*** Opening DATA EXTRACT ***

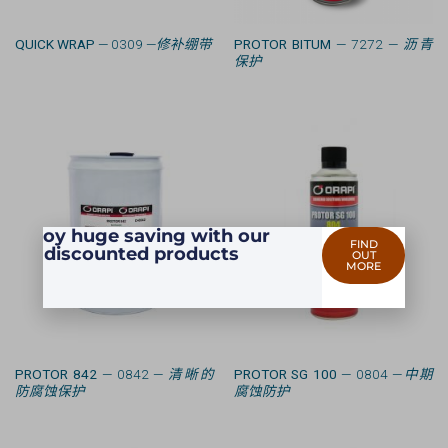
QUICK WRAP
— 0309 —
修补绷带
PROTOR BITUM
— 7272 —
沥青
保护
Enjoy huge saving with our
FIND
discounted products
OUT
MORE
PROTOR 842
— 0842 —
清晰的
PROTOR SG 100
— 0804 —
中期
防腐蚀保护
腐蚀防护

*** Closing DATA EXTRACT ***
*** Opening DATA EXTRACT ***

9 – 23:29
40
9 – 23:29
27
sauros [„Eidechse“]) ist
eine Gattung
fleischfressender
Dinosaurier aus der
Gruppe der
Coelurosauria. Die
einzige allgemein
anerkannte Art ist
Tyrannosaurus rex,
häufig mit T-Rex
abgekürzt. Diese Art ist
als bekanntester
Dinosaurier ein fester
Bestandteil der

*** Closing DATA EXTRACT ***

● **PROMPT**
List every line of the records that contains the word "Dinosaurier", copying each line in full. Treat uppercase and lowercase letters as different.

● **RESPONSE AREA**
Dinosaurier aus der
Dinosaurier ein fester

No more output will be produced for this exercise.